Canada’s aerial skiing revival got an Olympic boost and hopes a funding one will come too

For Miha Fontaine, winning an Olympic medal in Beijing last month was nothing but “amazing” from start to finish.

The 18-year-old freestyle skier got to enjoy the support of many people, including the prime minister, who congratulated Fontaine and his teammates after they won a bronze medal in the new mixed team aerials event without having to suffer through any of the pressure that normally comes ahead of an Olympic medal-winning moment.

That’s because few Canadians expected Fontaine and his teammates to bring home a medal from the 2022 Beijing Olympics. Unlike moguls skier Mikaël Kingsbury or snowboarder Mark McMorris, there were no expectations to weigh Fontaine down during his dizzying array of flips and twists in the air.

But that medal — Canada’s first in aerials since the Salt Lake City 2002 Games — was no fluke, says the national sport federation.

“That medal was almost 20 years in the making,” says Peter Judge, head of Freestyle Canada.

Miha’s father Nicholas Fontaine, who was part of the Quebec Air Force back when aerials was a darling of freestyle skiing and Canada was a dominant nation, was integral to those decades of effort.

He worked with Freestyle Canada ahead of the Vancouver 2010 Games to try to fast-track gymnasts and trampoline athletes into aerials skiers. And since the Sochi 2014 Games, Nicholas Fontaine and a couple of similarly passionate coaches have focused on reviving and growing aerials skiing from the snow up at two ski hills in Quebec.

“I just copied what we did with the Quebec Air Force back when I was an athlete: a bunch of friends pushing each other with good quality coaching and good quality facilities.”

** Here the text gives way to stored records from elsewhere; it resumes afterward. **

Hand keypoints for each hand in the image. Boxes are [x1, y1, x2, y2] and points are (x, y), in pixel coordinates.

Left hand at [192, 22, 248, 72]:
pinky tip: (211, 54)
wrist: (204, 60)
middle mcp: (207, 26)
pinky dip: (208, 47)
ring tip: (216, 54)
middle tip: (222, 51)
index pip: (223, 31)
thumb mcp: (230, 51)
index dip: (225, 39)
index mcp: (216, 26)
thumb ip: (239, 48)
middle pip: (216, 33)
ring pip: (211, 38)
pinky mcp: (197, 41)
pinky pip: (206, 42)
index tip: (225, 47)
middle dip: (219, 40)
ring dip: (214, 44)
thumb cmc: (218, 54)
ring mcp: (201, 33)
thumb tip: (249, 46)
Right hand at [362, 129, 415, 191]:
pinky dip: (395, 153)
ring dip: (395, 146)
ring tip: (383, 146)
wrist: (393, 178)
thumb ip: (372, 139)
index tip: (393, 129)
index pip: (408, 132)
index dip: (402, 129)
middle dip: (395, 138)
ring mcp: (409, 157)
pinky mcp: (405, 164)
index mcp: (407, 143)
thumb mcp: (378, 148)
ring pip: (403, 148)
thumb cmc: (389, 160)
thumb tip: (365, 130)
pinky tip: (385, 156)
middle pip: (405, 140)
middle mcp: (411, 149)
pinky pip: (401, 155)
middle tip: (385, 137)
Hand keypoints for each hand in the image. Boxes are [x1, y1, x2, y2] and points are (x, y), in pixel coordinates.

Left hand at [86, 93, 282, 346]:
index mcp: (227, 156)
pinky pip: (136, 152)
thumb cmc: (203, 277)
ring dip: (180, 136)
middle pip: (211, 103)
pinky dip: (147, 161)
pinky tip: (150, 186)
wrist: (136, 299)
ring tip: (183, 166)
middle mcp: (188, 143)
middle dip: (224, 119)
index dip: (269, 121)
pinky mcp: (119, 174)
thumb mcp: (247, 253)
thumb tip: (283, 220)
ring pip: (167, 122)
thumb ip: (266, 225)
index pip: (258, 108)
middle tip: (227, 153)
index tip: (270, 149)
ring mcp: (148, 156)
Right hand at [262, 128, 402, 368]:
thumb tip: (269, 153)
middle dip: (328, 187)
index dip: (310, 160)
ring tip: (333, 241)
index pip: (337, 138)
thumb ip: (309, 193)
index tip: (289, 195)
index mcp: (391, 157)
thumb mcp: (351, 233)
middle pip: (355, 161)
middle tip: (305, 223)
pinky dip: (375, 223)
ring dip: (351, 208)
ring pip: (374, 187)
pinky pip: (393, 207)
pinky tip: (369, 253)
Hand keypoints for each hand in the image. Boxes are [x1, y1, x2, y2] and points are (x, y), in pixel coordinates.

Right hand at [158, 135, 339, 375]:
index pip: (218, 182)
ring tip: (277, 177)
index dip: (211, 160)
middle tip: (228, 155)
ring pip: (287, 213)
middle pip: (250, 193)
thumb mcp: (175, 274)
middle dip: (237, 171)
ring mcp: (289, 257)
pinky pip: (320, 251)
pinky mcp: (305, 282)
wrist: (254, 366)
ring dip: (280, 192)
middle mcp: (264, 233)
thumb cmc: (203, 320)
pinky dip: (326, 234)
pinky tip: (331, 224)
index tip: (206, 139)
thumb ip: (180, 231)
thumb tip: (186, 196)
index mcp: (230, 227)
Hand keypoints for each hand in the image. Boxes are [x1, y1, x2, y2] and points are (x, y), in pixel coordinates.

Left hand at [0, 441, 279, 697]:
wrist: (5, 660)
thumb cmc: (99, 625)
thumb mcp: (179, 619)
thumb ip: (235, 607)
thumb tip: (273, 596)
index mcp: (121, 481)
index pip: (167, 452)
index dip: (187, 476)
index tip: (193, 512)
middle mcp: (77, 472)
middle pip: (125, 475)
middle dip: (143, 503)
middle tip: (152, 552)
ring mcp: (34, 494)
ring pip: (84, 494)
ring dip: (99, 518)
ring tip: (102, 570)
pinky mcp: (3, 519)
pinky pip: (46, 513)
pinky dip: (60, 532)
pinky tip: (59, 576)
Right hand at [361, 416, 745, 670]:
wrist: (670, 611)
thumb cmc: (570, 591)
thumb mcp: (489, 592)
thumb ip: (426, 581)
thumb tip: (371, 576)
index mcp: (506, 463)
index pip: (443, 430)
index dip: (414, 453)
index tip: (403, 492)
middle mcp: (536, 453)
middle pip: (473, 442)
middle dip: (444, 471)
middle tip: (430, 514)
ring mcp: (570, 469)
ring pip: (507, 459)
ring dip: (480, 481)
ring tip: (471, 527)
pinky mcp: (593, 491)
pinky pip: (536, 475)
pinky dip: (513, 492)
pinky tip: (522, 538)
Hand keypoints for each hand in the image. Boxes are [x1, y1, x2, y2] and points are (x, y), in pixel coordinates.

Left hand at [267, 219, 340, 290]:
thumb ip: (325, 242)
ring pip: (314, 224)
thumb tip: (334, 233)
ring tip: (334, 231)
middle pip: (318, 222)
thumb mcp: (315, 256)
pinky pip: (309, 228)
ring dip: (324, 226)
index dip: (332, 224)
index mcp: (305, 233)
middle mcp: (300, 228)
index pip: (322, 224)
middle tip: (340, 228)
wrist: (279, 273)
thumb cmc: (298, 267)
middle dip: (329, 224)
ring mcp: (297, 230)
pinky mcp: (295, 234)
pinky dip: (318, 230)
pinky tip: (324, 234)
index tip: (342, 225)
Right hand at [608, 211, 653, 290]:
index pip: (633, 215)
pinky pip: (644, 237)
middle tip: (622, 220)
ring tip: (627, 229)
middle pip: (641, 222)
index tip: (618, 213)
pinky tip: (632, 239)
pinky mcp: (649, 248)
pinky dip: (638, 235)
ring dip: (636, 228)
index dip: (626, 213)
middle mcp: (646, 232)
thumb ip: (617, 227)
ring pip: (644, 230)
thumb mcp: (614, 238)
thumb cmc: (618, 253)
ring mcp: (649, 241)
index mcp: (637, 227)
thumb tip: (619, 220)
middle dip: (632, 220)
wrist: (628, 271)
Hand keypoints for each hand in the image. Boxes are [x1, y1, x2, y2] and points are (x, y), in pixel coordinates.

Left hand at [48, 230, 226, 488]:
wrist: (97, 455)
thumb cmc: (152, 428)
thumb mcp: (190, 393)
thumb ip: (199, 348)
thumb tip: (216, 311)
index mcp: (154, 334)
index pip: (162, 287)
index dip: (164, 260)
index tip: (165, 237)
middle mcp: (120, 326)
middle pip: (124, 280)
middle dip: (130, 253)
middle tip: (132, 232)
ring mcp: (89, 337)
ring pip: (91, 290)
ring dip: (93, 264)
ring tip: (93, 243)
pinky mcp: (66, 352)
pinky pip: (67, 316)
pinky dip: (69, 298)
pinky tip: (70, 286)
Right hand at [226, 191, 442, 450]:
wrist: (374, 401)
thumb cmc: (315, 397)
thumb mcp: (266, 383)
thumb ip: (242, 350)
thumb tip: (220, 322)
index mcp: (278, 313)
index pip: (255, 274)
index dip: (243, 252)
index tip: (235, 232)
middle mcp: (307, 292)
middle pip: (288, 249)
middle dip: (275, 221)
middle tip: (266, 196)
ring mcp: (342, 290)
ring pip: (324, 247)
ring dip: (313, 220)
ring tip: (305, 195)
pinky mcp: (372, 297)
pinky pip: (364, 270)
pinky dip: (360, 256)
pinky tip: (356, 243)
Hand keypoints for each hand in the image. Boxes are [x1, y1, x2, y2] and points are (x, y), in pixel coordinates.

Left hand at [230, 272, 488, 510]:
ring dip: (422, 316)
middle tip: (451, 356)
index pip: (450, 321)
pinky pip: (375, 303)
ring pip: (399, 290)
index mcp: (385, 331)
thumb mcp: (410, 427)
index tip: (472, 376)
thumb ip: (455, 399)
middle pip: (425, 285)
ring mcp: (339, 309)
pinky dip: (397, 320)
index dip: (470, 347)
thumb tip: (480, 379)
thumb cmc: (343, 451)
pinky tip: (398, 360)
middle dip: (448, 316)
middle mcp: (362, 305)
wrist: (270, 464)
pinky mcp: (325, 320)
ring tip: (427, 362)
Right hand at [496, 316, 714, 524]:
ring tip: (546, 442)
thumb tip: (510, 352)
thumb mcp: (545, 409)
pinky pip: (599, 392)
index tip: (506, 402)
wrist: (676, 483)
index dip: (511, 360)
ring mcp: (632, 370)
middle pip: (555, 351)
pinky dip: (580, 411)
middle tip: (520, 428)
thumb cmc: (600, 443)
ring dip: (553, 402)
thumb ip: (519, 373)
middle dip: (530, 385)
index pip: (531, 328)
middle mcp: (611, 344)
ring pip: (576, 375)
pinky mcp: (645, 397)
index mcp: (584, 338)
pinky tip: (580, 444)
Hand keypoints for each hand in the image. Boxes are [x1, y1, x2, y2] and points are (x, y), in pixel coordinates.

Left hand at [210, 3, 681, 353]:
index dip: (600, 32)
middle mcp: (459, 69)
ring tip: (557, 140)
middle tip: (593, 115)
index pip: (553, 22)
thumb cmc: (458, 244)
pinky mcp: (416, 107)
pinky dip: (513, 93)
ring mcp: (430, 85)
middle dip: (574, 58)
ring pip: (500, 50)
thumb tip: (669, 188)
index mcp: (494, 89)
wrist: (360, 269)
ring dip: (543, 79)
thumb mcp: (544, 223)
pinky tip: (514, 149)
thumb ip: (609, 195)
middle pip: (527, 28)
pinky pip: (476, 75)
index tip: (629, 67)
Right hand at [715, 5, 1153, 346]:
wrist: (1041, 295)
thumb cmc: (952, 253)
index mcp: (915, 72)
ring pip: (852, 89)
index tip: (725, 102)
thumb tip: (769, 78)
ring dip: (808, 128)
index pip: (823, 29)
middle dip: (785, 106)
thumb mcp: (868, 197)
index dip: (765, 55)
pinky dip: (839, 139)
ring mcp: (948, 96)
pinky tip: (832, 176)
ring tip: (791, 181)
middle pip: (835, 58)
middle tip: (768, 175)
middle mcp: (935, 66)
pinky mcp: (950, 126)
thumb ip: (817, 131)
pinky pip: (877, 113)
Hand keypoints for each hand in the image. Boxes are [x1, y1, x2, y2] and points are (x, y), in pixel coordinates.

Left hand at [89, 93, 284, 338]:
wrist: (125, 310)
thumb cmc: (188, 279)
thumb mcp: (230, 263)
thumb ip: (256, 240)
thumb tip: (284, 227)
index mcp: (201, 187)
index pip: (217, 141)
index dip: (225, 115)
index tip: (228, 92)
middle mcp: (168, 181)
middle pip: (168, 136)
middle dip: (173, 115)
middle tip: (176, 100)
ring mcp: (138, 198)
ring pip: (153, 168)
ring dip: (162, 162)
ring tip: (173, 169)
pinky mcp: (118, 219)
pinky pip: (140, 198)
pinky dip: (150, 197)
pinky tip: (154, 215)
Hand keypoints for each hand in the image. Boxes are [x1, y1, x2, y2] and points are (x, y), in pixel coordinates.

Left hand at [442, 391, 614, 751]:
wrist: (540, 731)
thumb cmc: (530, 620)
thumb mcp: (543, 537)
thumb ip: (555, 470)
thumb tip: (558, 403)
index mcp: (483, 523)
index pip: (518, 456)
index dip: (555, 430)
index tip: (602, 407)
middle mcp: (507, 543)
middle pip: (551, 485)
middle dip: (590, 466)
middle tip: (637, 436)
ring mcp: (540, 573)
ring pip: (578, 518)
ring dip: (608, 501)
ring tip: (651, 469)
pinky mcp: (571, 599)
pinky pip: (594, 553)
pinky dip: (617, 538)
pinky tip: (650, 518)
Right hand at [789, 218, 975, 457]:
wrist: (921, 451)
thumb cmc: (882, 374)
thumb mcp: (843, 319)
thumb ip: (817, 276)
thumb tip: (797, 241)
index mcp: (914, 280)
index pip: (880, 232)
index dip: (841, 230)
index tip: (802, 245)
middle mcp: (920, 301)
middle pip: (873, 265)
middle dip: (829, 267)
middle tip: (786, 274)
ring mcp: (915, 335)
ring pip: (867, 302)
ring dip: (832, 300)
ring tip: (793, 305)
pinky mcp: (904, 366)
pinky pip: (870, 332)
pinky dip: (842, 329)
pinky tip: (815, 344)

The bronze medal won by his son, Marion Thénault and Lewis Irving in Beijing shows that what they’re doing is working, he says.

But the coaching and facilities that have nurtured this strong young group of aerialists and made that medal possible has been held together with a lot more passion than funding and that can’t continue, he says. He hopes the Olympic medal will draw in the increased sport funding that’s needed to keep aerials’ development and high-performance going well into the future.

“We’ve been winning on World Cup but they say “Ah, World Cup, you need an Olympic medal,” Nicholas Fontaine says. “Now we have an Olympic medal and we have a good young group of athletes, so it’s not just a lucky medal.”

He’s not alone in having concerns about the need to increase funding to keep the momentum going. Even as everyone at the national sport federation is feeling hopeful about the depth and quality of athletes coming up in the program, they acknowledge the sport is facing a big infrastructure challenge that could threaten its future success.

Aerials development in Canada has long been centralized around Nicholas Fontaine, the Le Relais ski club and the Lac-Beauport water ramp training facility, all located roughly 20 minutes north of Quebec City.

That water ramp facility, where athletes spend their summer learning new jumps and honing particularly difficult ones before they try them on snow, used to draw national teams from around the world for training camps. Now it needs an expensive rebuild — the project is about $500,000 short — and can’t even be used by Canada’s national team for its training camps.

“The Lac-Beauport water ramp has really been the cornerstone of our aerials program over the last two decades, so not having that facility in Quebec right now is a pretty significant hit in terms of the stability of the program,” Judge says.

It means the national team will have pay to train at a facility in the U.S. for two months this summer instead of training at home. And that has a knock-on effect of removing athletes, like Miha Fontaine, who act as coaches for the next generation of freestyle skiers.

“It’s harder than jumping,” he says of coaching six- to 10-year-olds. “But it’s really rewarding when they do a good job or they’re super happy to see you.”

This weekend, it’s Miha who is hoping to do a good job. He is competing at the freestyle skiing junior world championships in Italy.

“I have the potential to win,” says Miha Fontaine, who is putting more pressure on himself for this event than he did at last month’s Olympics, where he thought he was going to gain experience, not necessarily a medal.

His podium aspirations are helped by the fact that Russia and Belarus, strong nations in aerials, have been banned because of the invasion of Ukraine. But just beating his three Canadian teammates to get to the top step of the men’s podium won’t be easy, he says.

“All the Canadians are jumping really well … and we’re all doing the same trick, with the same degree of difficulty and the same quality. So it’s going to be a tough competition but it’s going to be fun.”